AVAILABLE RECORDS:
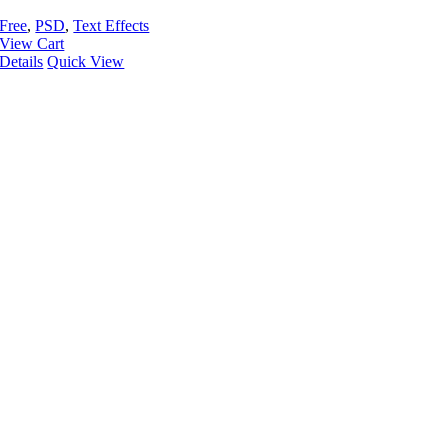
Free
,
PSD
,
Text Effects
View Cart
Details
Quick View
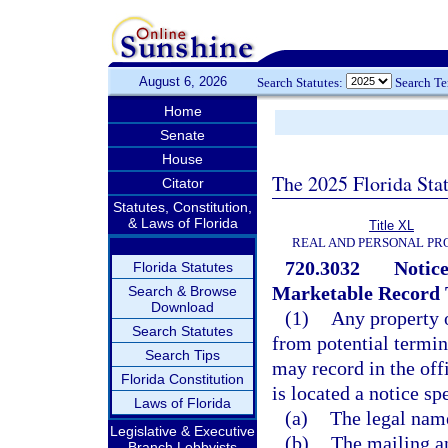
August 6, 2026
Search Statutes:
Search T
Home
Senate
House
The 2025 Florida Sta
Citator
Statutes, Constitution,
& Laws of Florida
Title XL
REAL AND PERSONAL PR
720.3032
Notice
Florida Statutes
Marketable Record T
Search & Browse
Download
(1)
Any property o
Search Statutes
from potential termin
Search Tips
may record in the off
Florida Constitution
is located a notice sp
Laws of Florida
(a)
The legal name
Legislative & Executive
(b)
The mailing an
Branch Lobbyists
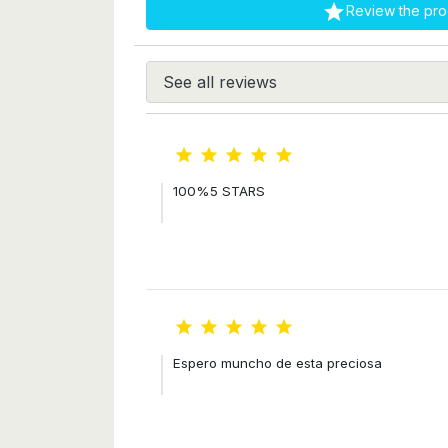

Review the pro





100%5 STARS





Espero muncho de esta preciosa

PROBLEM TO SOLVE: Print out every entry above without changing a word, and leave out the pictures.

PROBLEM SOLUTION:
Free
,
PSD
,
Text Effects
View Cart
Details
Quick View
August 6, 2026
Search Statutes:
Search T
Home
Senate
House
The 2025 Florida Sta
Citator
Statutes, Constitution,
& Laws of Florida
Title XL
REAL AND PERSONAL PR
720.3032
Notice
Florida Statutes
Marketable Record T
Search & Browse
Download
(1)
Any property o
Search Statutes
from potential termin
Search Tips
may record in the off
Florida Constitution
is located a notice sp
Laws of Florida
(a)
The legal name
Legislative & Executive
(b)
The mailing an
Branch Lobbyists

Review the pro





100%5 STARS





Espero muncho de esta preciosa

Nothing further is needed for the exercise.